On passing electric current of one ampere for 16 min and 5 sec through one litre solution of `CuCl_(2)` , all copper of solution was deposited at cathode. The normality of `CuCl_(2)` solution was:

To solve the problem, we will use Faraday's first law of electrolysis, which states that the amount of substance deposited at an electrode is directly proportional to the quantity of electric charge passed through the electrolyte. ### Step-by-Step Solution: 1. **Calculate the Total Charge (Q)**: The total charge (Q) can be calculated using the formula: \[ Q = I \times t \] where \(I\) is the current in amperes and \(t\) is the time in seconds. Given: - Current \(I = 1 \, \text{A}\) - Time \(t = 16 \, \text{min} \, 5 \, \text{sec} = (16 \times 60) + 5 = 965 \, \text{sec}\) Now, substituting the values: \[ Q = 1 \, \text{A} \times 965 \, \text{sec} = 965 \, \text{C} \] 2. **Calculate the Number of Equivalents of Copper Deposited**: Using Faraday's first law: \[ \frac{W}{E} = \frac{Q}{96500} \] where \(W\) is the weight of copper deposited and \(E\) is the equivalent weight of copper. The equivalent weight of copper (Cu) is given by: \[ E = \frac{M}{n} \] where \(M\) is the molar mass of copper (approximately 63.5 g/mol) and \(n\) is the number of electrons transferred per atom of copper (which is 2 for Cu²⁺). Thus: \[ E = \frac{63.5}{2} = 31.75 \, \text{g/equiv} \] 3. **Substituting Values to Find W**: Now substituting the values into the equation: \[ \frac{W}{31.75} = \frac{965}{96500} \] Rearranging gives: \[ W = 31.75 \times \frac{965}{96500} \] Simplifying: \[ W = 31.75 \times 0.01 = 0.3175 \, \text{g} \] 4. **Calculate the Normality of CuCl₂ Solution**: Normality (N) is defined as the number of equivalents of solute per liter of solution.

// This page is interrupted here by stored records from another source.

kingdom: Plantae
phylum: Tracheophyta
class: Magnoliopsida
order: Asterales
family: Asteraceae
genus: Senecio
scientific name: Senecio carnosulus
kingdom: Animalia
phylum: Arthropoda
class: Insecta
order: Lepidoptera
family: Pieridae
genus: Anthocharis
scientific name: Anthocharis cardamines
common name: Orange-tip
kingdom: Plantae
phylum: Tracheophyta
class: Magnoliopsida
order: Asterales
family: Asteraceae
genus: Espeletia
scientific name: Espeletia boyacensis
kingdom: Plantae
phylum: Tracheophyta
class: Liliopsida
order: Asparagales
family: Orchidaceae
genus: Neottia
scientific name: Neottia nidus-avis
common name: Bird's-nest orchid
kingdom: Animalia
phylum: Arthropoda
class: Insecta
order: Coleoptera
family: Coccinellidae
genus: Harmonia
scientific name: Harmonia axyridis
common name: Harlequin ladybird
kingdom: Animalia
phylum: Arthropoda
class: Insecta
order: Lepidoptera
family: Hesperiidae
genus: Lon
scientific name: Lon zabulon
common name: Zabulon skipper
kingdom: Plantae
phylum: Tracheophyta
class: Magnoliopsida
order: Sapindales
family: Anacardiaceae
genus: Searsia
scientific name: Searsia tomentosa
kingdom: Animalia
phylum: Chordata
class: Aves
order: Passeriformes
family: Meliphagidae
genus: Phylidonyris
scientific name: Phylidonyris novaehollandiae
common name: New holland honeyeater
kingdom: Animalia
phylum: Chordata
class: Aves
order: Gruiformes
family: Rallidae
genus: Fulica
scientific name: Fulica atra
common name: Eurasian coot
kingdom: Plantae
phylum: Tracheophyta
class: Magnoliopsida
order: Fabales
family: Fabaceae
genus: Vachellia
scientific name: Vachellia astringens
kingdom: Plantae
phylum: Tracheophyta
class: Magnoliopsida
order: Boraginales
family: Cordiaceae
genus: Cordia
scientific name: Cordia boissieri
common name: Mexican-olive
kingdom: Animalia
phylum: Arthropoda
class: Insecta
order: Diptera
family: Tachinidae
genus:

Since we have calculated the weight of copper deposited, we can find the number of equivalents: \[ \text{Number of equivalents} = \frac{W}{E} = \frac{0.3175}{31.75} = 0.01 \, \text{equiv} \] Since the volume of the solution is 1 liter, the normality (N) is: \[ N = \text{Number of equivalents} = 0.01 \, \text{N} \] Thus, the normality of the CuCl₂ solution is **0.01 N**.